Open-source cryptography company Zama has officially launched its native ZAMA token, marking a significant milestone for privacy on the Ethereum blockchain. The launch follows a highly successful public on-chain auction that encrypted over $121 million in value, demonstrating the first production-scale implementation of Fully Homomorphic Encryption (FHE) on the Ethereum mainnet.

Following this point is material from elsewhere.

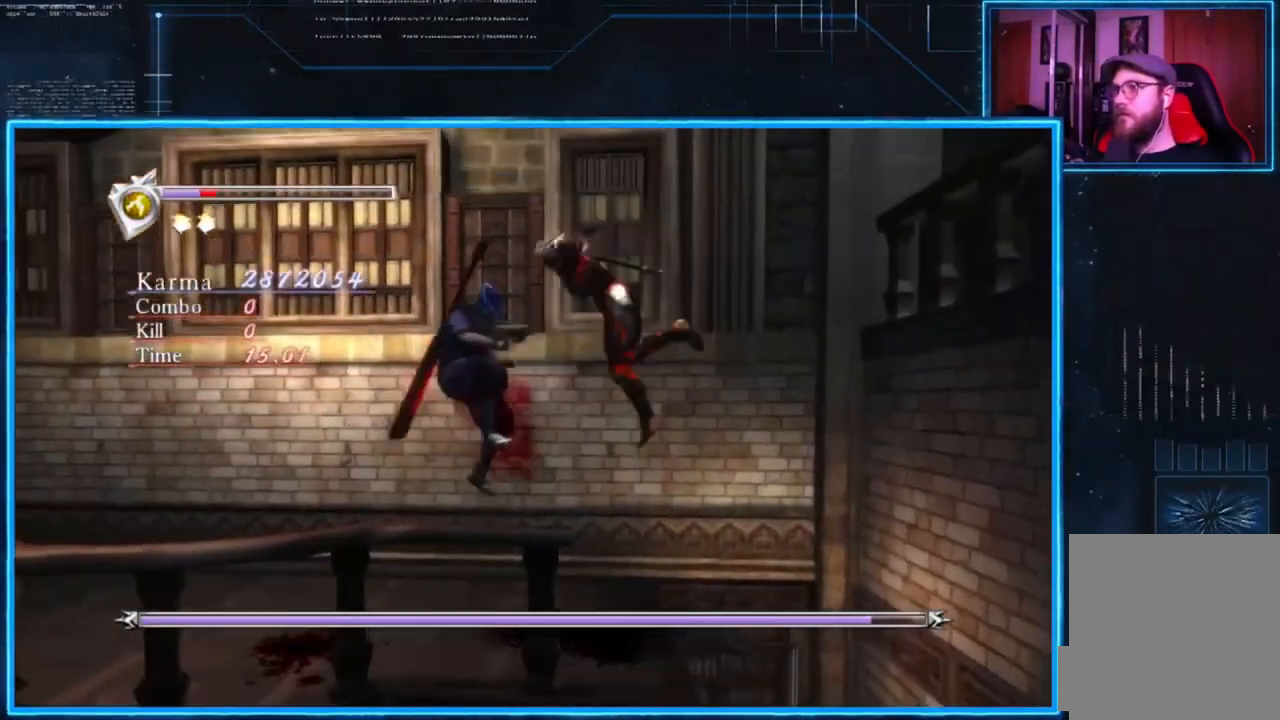
{"buttons": ["L2"], "left_stick": "center", "right_stick": "center", "events": [[300, "left_stick", "left"], [433, "left_stick", "center"]]}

The Dutch-style sealed-bid auction, which ran from January 21 to January 25, attracted more than 11,000 participants. Demand far exceeded supply, with interest reaching 218% above the available token allocation. Participants converted USDT into an encrypted form to submit their bids, ensuring their financial strategies and amounts remained confidential while the auction's rules stayed publicly verifiable on-chain. By the final day, the auction contract became the most active application on Ethereum by transaction volume.
Concurrently with the token launch, Zama introduced a novel metric called Total Value Shielded (TVS). This metric is designed to measure the economic value processed confidentially on-chain, positioning itself as a privacy-focused counterpart to the widely used Total Value Locked (TVL) in DeFi. The $121 million TVS figure from the auction represents the initial benchmark for this new standard.
The ZAMA token is now live and has begun a staged rollout for trading on major centralized exchanges, including Coinbase and Binance. The token sale established a fully diluted valuation floor of $55 million, and all tokens were immediately available for claim and use by holders.
Zama's CEO, Rand Hindi, framed the launch as a foundational step toward the company's broader "HTTPZ" vision, which aims to make encrypted computation a default standard for blockchain applications—akin to how HTTPS secured web traffic. The company positions itself as providing core privacy infrastructure that other development teams can integrate across various blockchains.